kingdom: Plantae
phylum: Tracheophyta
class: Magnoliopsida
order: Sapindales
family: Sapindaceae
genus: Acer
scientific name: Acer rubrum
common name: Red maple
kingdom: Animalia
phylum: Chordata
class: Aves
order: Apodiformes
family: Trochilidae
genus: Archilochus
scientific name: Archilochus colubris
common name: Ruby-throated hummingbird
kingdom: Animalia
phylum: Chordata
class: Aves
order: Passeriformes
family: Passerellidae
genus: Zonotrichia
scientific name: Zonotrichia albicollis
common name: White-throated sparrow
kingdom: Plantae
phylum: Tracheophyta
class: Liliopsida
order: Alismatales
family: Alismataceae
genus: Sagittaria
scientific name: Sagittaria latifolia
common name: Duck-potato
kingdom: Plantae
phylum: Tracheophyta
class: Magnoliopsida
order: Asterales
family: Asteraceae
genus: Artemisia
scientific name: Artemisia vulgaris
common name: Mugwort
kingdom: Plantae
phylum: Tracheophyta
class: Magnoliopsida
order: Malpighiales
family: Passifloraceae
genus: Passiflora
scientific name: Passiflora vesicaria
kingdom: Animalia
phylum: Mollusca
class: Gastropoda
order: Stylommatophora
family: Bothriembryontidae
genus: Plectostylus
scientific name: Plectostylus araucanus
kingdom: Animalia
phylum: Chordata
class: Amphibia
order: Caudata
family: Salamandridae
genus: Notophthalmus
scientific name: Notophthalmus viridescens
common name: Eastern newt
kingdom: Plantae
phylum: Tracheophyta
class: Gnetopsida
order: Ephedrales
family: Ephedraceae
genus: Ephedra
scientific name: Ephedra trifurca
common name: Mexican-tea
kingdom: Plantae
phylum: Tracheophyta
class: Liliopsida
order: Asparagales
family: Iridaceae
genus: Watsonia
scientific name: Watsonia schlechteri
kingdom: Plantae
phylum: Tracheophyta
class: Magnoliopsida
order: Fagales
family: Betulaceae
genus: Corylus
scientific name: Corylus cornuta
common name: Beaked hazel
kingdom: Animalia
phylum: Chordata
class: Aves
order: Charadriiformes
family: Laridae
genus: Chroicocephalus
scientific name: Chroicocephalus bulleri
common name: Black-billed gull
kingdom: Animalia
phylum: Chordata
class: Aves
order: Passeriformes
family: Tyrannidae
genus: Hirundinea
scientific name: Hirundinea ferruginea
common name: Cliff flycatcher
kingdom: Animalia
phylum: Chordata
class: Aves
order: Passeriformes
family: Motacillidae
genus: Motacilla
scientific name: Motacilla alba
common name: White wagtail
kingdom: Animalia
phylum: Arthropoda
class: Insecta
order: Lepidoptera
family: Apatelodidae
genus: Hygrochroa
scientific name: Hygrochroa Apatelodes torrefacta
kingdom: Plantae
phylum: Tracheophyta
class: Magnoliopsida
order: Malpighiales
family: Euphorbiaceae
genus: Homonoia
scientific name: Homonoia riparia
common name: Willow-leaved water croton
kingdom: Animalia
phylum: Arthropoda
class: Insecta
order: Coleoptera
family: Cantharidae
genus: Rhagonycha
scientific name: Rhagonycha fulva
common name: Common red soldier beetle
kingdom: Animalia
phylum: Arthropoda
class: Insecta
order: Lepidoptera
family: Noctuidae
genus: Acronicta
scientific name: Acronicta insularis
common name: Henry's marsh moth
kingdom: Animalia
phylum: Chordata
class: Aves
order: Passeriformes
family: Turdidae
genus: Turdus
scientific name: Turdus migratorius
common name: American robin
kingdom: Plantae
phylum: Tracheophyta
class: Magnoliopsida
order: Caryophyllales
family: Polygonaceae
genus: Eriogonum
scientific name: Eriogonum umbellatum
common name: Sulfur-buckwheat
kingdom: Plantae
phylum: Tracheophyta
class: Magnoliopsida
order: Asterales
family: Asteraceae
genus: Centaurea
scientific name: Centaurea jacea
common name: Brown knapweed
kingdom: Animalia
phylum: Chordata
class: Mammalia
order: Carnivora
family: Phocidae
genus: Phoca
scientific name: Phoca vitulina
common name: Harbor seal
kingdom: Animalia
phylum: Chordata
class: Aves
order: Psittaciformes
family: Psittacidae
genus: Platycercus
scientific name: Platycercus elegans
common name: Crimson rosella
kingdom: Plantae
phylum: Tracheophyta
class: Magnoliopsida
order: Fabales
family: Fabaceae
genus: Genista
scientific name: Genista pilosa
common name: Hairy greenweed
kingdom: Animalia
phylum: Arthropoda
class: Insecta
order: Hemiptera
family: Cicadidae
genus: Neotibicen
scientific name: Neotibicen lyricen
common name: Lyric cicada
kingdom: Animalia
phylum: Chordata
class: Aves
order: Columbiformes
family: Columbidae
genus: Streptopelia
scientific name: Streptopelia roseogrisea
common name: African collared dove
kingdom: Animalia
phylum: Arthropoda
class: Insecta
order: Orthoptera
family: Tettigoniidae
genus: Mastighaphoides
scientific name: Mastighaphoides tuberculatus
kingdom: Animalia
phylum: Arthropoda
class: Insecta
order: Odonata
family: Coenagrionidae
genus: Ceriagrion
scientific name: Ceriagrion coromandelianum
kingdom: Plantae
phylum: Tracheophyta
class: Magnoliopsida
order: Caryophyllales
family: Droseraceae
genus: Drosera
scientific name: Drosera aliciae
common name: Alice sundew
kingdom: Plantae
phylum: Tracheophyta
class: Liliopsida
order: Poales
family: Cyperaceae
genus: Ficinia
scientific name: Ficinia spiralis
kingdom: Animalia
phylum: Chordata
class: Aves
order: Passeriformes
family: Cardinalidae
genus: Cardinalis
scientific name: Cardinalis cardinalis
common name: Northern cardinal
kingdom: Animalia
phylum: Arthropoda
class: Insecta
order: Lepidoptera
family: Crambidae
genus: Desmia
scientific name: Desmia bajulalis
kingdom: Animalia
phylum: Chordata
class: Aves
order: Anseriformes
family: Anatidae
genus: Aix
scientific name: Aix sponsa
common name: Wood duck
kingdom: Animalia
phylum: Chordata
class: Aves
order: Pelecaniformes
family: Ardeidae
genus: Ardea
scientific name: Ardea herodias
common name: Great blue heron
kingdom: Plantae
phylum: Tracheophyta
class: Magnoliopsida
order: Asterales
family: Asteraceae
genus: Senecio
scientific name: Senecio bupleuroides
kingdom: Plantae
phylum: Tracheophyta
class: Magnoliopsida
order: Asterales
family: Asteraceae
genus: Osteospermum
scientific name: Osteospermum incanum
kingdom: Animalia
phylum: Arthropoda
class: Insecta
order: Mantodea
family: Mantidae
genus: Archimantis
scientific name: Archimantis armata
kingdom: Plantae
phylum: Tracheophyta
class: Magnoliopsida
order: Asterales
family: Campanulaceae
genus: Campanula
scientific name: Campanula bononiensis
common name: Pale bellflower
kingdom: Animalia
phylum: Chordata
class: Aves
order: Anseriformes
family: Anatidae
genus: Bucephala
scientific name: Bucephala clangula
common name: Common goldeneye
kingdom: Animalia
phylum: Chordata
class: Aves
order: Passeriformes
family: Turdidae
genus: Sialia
== == ==
### [SHORT PROBLEM]
Please give every row above as a two-column CSV with the headers "prompt" and "answer", one line per row: the row's text goes under "prompt" and its answer under "answer". Put each value in double quotes and replace any line breaks within it with spaces.

### [SOLUTION TO THIS EXERCISE]
prompt,answer
"kingdom:","Plantae"
"phylum:","Tracheophyta"
"class:","Magnoliopsida"
"order:","Sapindales"
"family:","Sapindaceae"
"genus:","Acer"
"scientific name:","Acer rubrum"
"common name:","Red maple"
"kingdom:","Animalia"
"phylum:","Chordata"
"class:","Aves"
"order:","Apodiformes"
"family:","Trochilidae"
"genus:","Archilochus"
"scientific name:","Archilochus colubris"
"common name:","Ruby-throated hummingbird"
"kingdom:","Animalia"
"phylum:","Chordata"
"class:","Aves"
"order:","Passeriformes"
"family:","Passerellidae"
"genus:","Zonotrichia"
"scientific name:","Zonotrichia albicollis"
"common name:","White-throated sparrow"
"kingdom:","Plantae"
"phylum:","Tracheophyta"
"class:","Liliopsida"
"order:","Alismatales"
"family:","Alismataceae"
"genus:","Sagittaria"
"scientific name:","Sagittaria latifolia"
"common name:","Duck-potato"
"kingdom:","Plantae"
"phylum:","Tracheophyta"
"class:","Magnoliopsida"
"order:","Asterales"
"family:","Asteraceae"
"genus:","Artemisia"
"scientific name:","Artemisia vulgaris"
"common name:","Mugwort"
"kingdom:","Plantae"
"phylum:","Tracheophyta"
"class:","Magnoliopsida"
"order:","Malpighiales"
"family:","Passifloraceae"
"genus:","Passiflora"
"scientific name:","Passiflora vesicaria"
"kingdom:","Animalia"
"phylum:","Mollusca"
"class:","Gastropoda"
"order:","Stylommatophora"
"family:","Bothriembryontidae"
"genus:","Plectostylus"
"scientific name:","Plectostylus araucanus"
"kingdom:","Animalia"
"phylum:","Chordata"
"class:","Amphibia"
"order:","Caudata"
"family:","Salamandridae"
"genus:","Notophthalmus"
"scientific name:","Notophthalmus viridescens"
"common name:","Eastern newt"
"kingdom:","Plantae"
"phylum:","Tracheophyta"
"class:","Gnetopsida"
"order:","Ephedrales"
"family:","Ephedraceae"
"genus:","Ephedra"
"scientific name:","Ephedra trifurca"
"common name:","Mexican-tea"
"kingdom:","Plantae"
"phylum:","Tracheophyta"
"class:","Liliopsida"
"order:","Asparagales"
"family:","Iridaceae"
"genus:","Watsonia"
"scientific name:","Watsonia schlechteri"
"kingdom:","Plantae"
"phylum:","Tracheophyta"
"class:","Magnoliopsida"
"order:","Fagales"
"family:","Betulaceae"
"genus:","Corylus"
"scientific name:","Corylus cornuta"
"common name:","Beaked hazel"
"kingdom:","Animalia"
"phylum:","Chordata"
"class:","Aves"
"order:","Charadriiformes"
"family:","Laridae"
"genus:","Chroicocephalus"
"scientific name:","Chroicocephalus bulleri"
"common name:","Black-billed gull"
"kingdom:","Animalia"
"phylum:","Chordata"
"class:","Aves"
"order:","Passeriformes"
"family:","Tyrannidae"
"genus:","Hirundinea"
"scientific name:","Hirundinea ferruginea"
"common name:","Cliff flycatcher"
"kingdom:","Animalia"
"phylum:","Chordata"
"class:","Aves"
"order:","Passeriformes"
"family:","Motacillidae"
"genus:","Motacilla"
"scientific name:","Motacilla alba"
"common name:","White wagtail"
"kingdom:","Animalia"
"phylum:","Arthropoda"
"class:","Insecta"
"order:","Lepidoptera"
"family:","Apatelodidae"
"genus:","Hygrochroa"
"scientific name:","Hygrochroa Apatelodes torrefacta"
"kingdom:","Plantae"
"phylum:","Tracheophyta"
"class:","Magnoliopsida"
"order:","Malpighiales"
"family:","Euphorbiaceae"
"genus:","Homonoia"
"scientific name:","Homonoia riparia"
"common name:","Willow-leaved water croton"
"kingdom:","Animalia"
"phylum:","Arthropoda"
"class:","Insecta"
"order:","Coleoptera"
"family:","Cantharidae"
"genus:","Rhagonycha"
"scientific name:","Rhagonycha fulva"
"common name:","Common red soldier beetle"
"kingdom:","Animalia"
"phylum:","Arthropoda"
"class:","Insecta"
"order:","Lepidoptera"
"family:","Noctuidae"
"genus:","Acronicta"
"scientific name:","Acronicta insularis"
"common name:","Henry's marsh moth"
"kingdom:","Animalia"
"phylum:","Chordata"
"class:","Aves"
"order:","Passeriformes"
"family:","Turdidae"
"genus:","Turdus"
"scientific name:","Turdus migratorius"
"common name:","American robin"
"kingdom:","Plantae"
"phylum:","Tracheophyta"
"class:","Magnoliopsida"
"order:","Caryophyllales"
"family:","Polygonaceae"
"genus:","Eriogonum"
"scientific name:","Eriogonum umbellatum"
"common name:","Sulfur-buckwheat"
"kingdom:","Plantae"
"phylum:","Tracheophyta"
"class:","Magnoliopsida"
"order:","Asterales"
"family:","Asteraceae"
"genus:","Centaurea"
"scientific name:","Centaurea jacea"
"common name:","Brown knapweed"
"kingdom:","Animalia"
"phylum:","Chordata"
"class:","Mammalia"
"order:","Carnivora"
"family:","Phocidae"
"genus:","Phoca"
"scientific name:","Phoca vitulina"
"common name:","Harbor seal"
"kingdom:","Animalia"
"phylum:","Chordata"
"class:","Aves"
"order:","Psittaciformes"
"family:","Psittacidae"
"genus:","Platycercus"
"scientific name:","Platycercus elegans"
"common name:","Crimson rosella"
"kingdom:","Plantae"
"phylum:","Tracheophyta"
"class:","Magnoliopsida"
"order:","Fabales"
"family:","Fabaceae"
"genus:","Genista"
"scientific name:","Genista pilosa"
"common name:","Hairy greenweed"
"kingdom:","Animalia"
"phylum:","Arthropoda"
"class:","Insecta"
"order:","Hemiptera"
"family:","Cicadidae"
"genus:","Neotibicen"
"scientific name:","Neotibicen lyricen"
"common name:","Lyric cicada"
"kingdom:","Animalia"
"phylum:","Chordata"
"class:","Aves"
"order:","Columbiformes"
"family:","Columbidae"
"genus:","Streptopelia"
"scientific name:","Streptopelia roseogrisea"
"common name:","African collared dove"
"kingdom:","Animalia"
"phylum:","Arthropoda"
"class:","Insecta"
"order:","Orthoptera"
"family:","Tettigoniidae"
"genus:","Mastighaphoides"
"scientific name:","Mastighaphoides tuberculatus"
"kingdom:","Animalia"
"phylum:","Arthropoda"
"class:","Insecta"
"order:","Odonata"
"family:","Coenagrionidae"
"genus:","Ceriagrion"
"scientific name:","Ceriagrion coromandelianum"
"kingdom:","Plantae"
"phylum:","Tracheophyta"
"class:","Magnoliopsida"
"order:","Caryophyllales"
"family:","Droseraceae"
"genus:","Drosera"
"scientific name:","Drosera aliciae"
"common name:","Alice sundew"
"kingdom:","Plantae"
"phylum:","Tracheophyta"
"class:","Liliopsida"
"order:","Poales"
"family:","Cyperaceae"
"genus:","Ficinia"
"scientific name:","Ficinia spiralis"
"kingdom:","Animalia"
"phylum:","Chordata"
"class:","Aves"
"order:","Passeriformes"
"family:","Cardinalidae"
"genus:","Cardinalis"
"scientific name:","Cardinalis cardinalis"
"common name:","Northern cardinal"
"kingdom:","Animalia"
"phylum:","Arthropoda"
"class:","Insecta"
"order:","Lepidoptera"
"family:","Crambidae"
"genus:","Desmia"
"scientific name:","Desmia bajulalis"
"kingdom:","Animalia"
"phylum:","Chordata"
"class:","Aves"
"order:","Anseriformes"
"family:","Anatidae"
"genus:","Aix"
"scientific name:","Aix sponsa"
"common name:","Wood duck"
"kingdom:","Animalia"
"phylum:","Chordata"
"class:","Aves"
"order:","Pelecaniformes"
"family:","Ardeidae"
"genus:","Ardea"
"scientific name:","Ardea herodias"
"common name:","Great blue heron"
"kingdom:","Plantae"
"phylum:","Tracheophyta"
"class:","Magnoliopsida"
"order:","Asterales"
"family:","Asteraceae"
"genus:","Senecio"
"scientific name:","Senecio bupleuroides"
"kingdom:","Plantae"
"phylum:","Tracheophyta"
"class:","Magnoliopsida"
"order:","Asterales"
"family:","Asteraceae"
"genus:","Osteospermum"
"scientific name:","Osteospermum incanum"
"kingdom:","Animalia"
"phylum:","Arthropoda"
"class:","Insecta"
"order:","Mantodea"
"family:","Mantidae"
"genus:","Archimantis"
"scientific name:","Archimantis armata"
"kingdom:","Plantae"
"phylum:","Tracheophyta"
"class:","Magnoliopsida"
"order:","Asterales"
"family:","Campanulaceae"
"genus:","Campanula"
"scientific name:","Campanula bononiensis"
"common name:","Pale bellflower"
"kingdom:","Animalia"
"phylum:","Chordata"
"class:","Aves"
"order:","Anseriformes"
"family:","Anatidae"
"genus:","Bucephala"
"scientific name:","Bucephala clangula"
"common name:","Common goldeneye"
"kingdom:","Animalia"
"phylum:","Chordata"
"class:","Aves"
"order:","Passeriformes"
"family:","Turdidae"
"genus:","Sialia"